## Work request
Reproduce the listing verbatim, from the line containing "## 📝 与tasks.md的对齐" through the end of the listing, both ends included.
============================================================
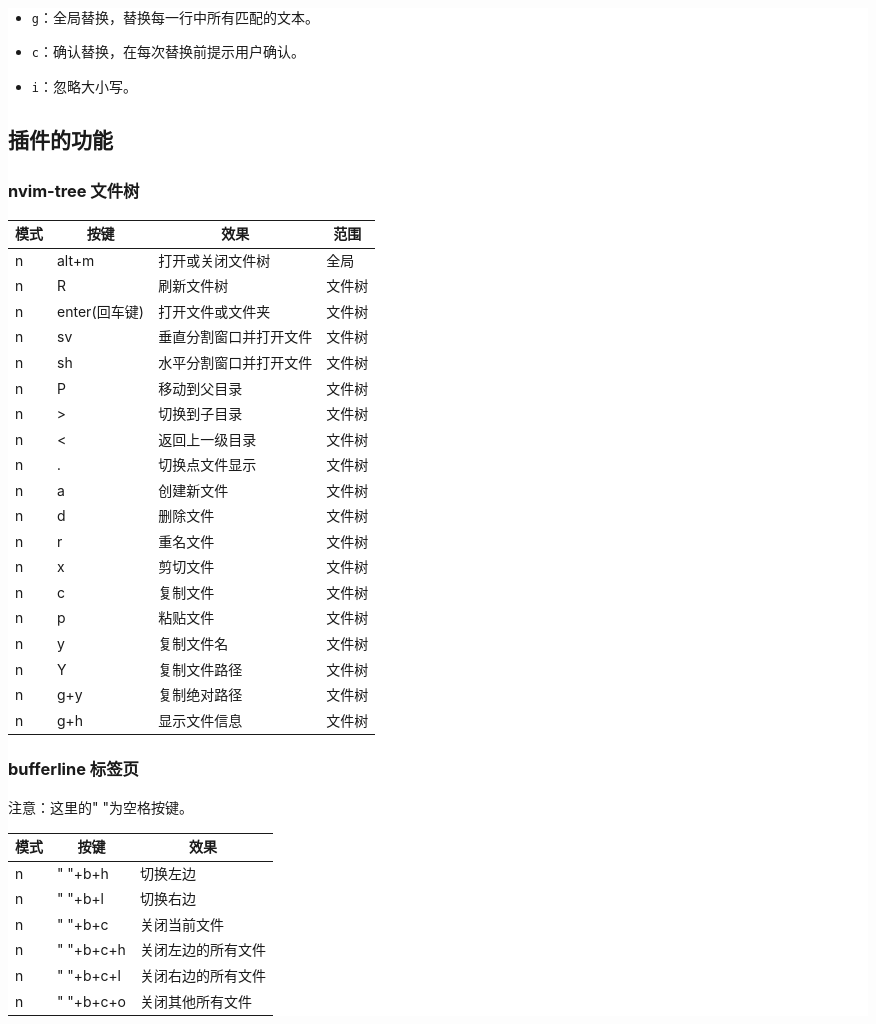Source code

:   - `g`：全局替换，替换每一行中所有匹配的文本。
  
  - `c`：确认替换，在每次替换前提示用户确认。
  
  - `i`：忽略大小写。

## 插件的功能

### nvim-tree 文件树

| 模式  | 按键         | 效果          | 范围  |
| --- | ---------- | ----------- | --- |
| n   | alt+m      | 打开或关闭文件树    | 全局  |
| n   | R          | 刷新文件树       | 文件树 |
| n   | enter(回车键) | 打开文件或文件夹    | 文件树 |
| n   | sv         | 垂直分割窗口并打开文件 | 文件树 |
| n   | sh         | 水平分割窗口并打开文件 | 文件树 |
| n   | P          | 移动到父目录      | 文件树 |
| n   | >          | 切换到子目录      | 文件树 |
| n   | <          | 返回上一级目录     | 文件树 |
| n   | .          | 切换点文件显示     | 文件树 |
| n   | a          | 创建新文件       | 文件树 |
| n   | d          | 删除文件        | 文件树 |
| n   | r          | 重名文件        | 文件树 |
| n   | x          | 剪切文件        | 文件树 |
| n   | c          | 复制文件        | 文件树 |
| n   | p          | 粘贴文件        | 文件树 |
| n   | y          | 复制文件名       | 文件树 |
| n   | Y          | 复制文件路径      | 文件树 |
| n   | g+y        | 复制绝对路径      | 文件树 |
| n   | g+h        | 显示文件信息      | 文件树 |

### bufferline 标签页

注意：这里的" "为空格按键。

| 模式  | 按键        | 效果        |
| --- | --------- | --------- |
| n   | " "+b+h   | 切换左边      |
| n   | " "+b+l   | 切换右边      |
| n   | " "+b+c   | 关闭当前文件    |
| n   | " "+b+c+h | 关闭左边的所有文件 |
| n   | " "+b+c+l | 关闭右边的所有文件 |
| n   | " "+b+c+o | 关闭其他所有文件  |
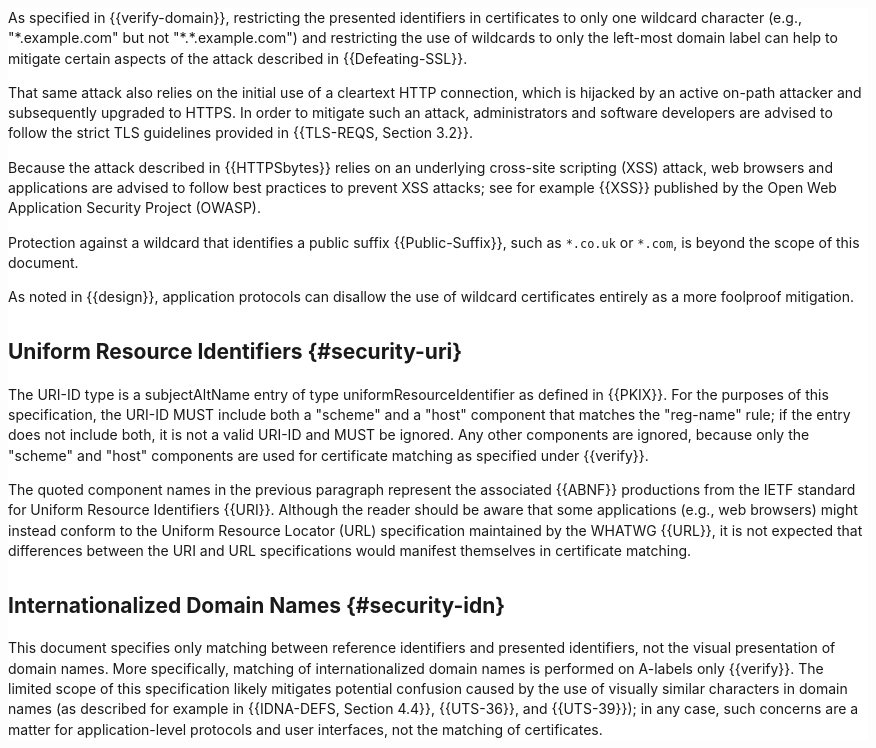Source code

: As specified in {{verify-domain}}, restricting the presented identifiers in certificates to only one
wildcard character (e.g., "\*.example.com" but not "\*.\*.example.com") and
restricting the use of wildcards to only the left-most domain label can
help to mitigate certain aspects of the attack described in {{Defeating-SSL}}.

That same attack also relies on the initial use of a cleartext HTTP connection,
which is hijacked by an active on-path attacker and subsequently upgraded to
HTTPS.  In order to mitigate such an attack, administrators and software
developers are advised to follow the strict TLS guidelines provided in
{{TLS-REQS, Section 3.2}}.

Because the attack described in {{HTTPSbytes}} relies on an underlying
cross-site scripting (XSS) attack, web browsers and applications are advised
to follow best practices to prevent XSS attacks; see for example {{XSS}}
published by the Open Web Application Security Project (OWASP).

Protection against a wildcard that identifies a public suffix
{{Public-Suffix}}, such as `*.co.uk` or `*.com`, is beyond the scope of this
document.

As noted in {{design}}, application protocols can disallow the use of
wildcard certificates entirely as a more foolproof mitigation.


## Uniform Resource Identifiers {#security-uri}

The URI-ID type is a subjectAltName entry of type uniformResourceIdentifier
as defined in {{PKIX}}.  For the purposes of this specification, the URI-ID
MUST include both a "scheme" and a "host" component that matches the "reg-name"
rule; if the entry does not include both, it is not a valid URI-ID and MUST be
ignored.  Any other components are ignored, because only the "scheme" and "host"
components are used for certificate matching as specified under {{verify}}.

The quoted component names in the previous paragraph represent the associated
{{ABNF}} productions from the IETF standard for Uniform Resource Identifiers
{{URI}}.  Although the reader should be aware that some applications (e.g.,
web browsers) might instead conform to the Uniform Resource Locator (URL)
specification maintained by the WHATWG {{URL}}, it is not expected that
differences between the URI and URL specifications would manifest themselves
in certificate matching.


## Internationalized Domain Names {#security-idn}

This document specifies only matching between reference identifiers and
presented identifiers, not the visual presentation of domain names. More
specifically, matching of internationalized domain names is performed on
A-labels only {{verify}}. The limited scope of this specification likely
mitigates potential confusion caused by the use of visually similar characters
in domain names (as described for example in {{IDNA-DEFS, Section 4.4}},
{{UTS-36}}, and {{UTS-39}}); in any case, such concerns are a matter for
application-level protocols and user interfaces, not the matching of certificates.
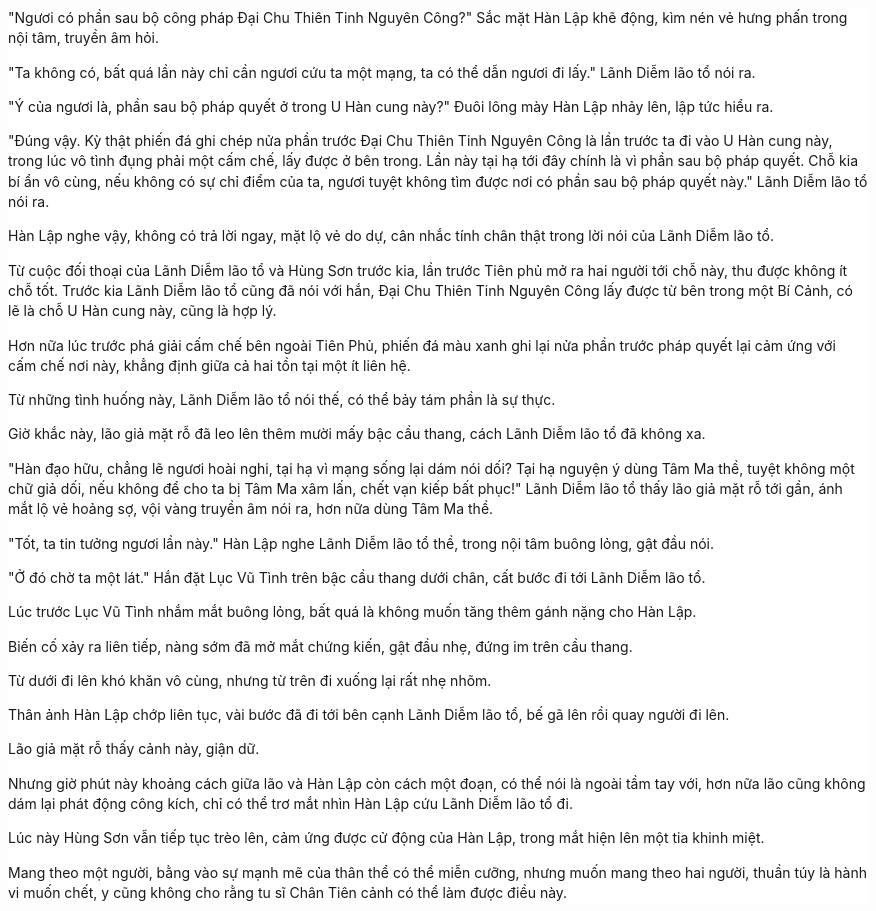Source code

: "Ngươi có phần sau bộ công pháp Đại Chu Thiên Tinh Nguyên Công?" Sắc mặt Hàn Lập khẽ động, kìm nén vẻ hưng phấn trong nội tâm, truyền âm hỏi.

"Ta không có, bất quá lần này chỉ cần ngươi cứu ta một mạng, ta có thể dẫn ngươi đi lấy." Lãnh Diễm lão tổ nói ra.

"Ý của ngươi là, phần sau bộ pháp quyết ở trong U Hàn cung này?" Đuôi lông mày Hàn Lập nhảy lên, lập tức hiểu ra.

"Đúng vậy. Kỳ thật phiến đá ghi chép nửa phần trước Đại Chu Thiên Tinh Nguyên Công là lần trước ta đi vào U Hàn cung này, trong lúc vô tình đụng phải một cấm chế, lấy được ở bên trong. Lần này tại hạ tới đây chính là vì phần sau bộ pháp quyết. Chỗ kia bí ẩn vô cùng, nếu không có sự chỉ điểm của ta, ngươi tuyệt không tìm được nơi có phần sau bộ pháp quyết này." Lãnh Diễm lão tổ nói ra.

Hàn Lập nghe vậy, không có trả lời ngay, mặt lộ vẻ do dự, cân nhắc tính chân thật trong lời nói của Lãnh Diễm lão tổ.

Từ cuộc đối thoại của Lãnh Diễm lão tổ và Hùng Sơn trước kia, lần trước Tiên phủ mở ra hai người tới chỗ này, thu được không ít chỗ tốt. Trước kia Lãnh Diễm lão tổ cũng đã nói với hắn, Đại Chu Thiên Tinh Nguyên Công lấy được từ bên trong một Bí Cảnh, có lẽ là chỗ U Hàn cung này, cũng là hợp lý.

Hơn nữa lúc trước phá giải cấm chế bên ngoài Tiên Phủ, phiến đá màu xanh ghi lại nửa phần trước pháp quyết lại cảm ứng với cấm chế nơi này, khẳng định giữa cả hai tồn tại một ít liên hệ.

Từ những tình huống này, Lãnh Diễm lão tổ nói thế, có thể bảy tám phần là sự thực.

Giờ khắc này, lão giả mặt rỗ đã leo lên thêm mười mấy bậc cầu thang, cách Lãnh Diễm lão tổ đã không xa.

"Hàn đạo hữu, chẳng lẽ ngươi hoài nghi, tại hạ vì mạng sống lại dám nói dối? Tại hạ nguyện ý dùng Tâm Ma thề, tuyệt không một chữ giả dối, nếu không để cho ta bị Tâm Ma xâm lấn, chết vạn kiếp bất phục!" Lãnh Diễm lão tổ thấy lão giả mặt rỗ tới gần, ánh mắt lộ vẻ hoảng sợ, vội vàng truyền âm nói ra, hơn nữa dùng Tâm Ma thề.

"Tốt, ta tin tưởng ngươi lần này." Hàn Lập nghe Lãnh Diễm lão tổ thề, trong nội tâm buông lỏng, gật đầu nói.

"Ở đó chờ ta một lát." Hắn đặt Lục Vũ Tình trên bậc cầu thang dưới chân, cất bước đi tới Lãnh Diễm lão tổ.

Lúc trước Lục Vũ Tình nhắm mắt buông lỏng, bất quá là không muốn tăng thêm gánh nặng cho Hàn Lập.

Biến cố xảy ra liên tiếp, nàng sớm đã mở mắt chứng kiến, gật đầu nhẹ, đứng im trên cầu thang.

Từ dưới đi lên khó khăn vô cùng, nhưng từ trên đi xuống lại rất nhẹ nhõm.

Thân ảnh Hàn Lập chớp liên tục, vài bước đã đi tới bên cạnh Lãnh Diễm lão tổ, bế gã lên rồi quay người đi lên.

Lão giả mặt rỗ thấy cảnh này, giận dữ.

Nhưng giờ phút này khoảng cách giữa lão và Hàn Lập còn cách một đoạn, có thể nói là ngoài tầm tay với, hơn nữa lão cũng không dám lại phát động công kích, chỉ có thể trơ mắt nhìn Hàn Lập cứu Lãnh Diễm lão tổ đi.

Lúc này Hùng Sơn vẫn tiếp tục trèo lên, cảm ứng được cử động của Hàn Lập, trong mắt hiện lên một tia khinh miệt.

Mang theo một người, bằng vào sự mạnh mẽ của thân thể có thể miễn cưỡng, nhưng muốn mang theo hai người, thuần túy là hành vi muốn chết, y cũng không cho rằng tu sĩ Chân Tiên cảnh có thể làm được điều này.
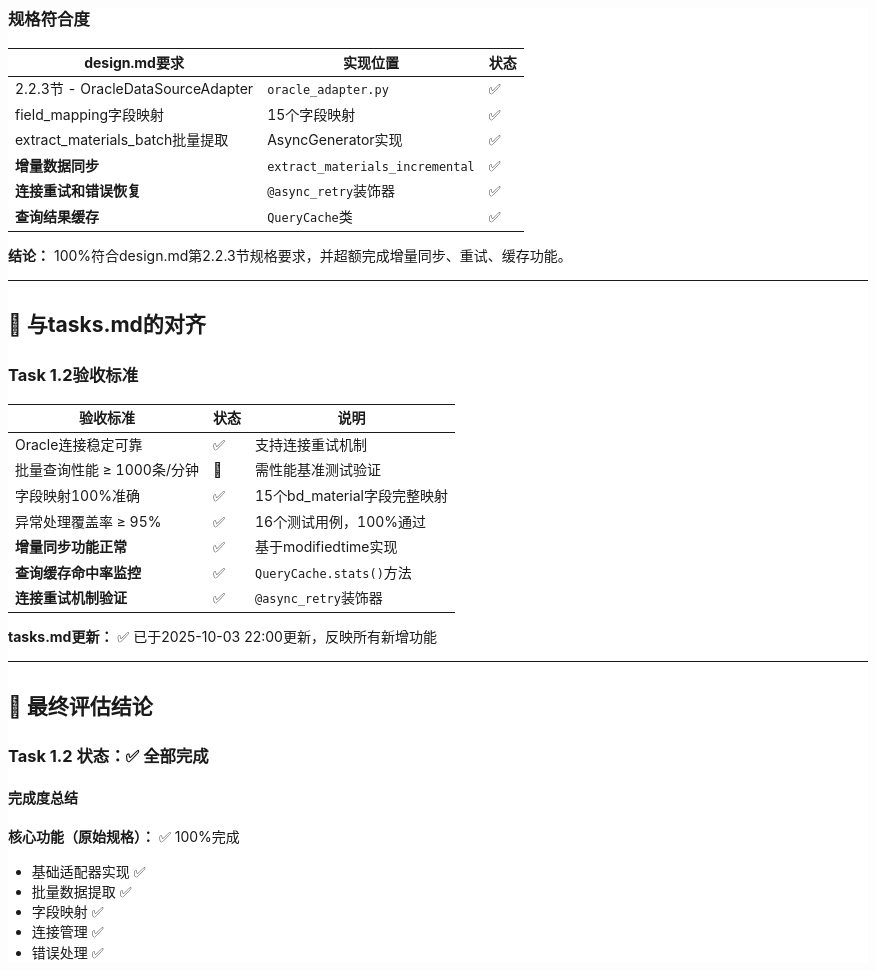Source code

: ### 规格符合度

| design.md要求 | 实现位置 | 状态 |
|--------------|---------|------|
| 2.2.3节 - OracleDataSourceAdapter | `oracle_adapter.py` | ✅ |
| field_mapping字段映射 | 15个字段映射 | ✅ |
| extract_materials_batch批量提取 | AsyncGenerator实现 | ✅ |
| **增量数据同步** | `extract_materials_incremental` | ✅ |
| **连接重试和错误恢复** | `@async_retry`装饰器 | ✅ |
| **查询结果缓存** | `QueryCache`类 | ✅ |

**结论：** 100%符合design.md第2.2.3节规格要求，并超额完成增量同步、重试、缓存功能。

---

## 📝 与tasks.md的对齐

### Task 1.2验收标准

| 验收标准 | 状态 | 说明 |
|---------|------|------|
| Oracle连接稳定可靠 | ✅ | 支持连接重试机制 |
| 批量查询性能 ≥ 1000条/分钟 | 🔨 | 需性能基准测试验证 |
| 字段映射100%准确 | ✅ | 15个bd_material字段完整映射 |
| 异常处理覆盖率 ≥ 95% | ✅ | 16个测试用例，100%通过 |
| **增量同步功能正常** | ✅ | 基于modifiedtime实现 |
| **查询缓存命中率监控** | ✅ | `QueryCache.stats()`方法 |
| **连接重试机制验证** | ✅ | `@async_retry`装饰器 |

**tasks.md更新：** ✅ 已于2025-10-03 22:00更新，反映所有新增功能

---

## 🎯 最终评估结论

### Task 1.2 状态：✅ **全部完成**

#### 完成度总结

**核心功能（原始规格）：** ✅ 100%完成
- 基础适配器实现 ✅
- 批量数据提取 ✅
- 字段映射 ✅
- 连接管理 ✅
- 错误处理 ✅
============================================================
## Your solution
## 📝 与tasks.md的对齐

### Task 1.2验收标准

| 验收标准 | 状态 | 说明 |
|---------|------|------|
| Oracle连接稳定可靠 | ✅ | 支持连接重试机制 |
| 批量查询性能 ≥ 1000条/分钟 | 🔨 | 需性能基准测试验证 |
| 字段映射100%准确 | ✅ | 15个bd_material字段完整映射 |
| 异常处理覆盖率 ≥ 95% | ✅ | 16个测试用例，100%通过 |
| **增量同步功能正常** | ✅ | 基于modifiedtime实现 |
| **查询缓存命中率监控** | ✅ | `QueryCache.stats()`方法 |
| **连接重试机制验证** | ✅ | `@async_retry`装饰器 |

**tasks.md更新：** ✅ 已于2025-10-03 22:00更新，反映所有新增功能

---

## 🎯 最终评估结论

### Task 1.2 状态：✅ **全部完成**

#### 完成度总结

**核心功能（原始规格）：** ✅ 100%完成
- 基础适配器实现 ✅
- 批量数据提取 ✅
- 字段映射 ✅
- 连接管理 ✅
- 错误处理 ✅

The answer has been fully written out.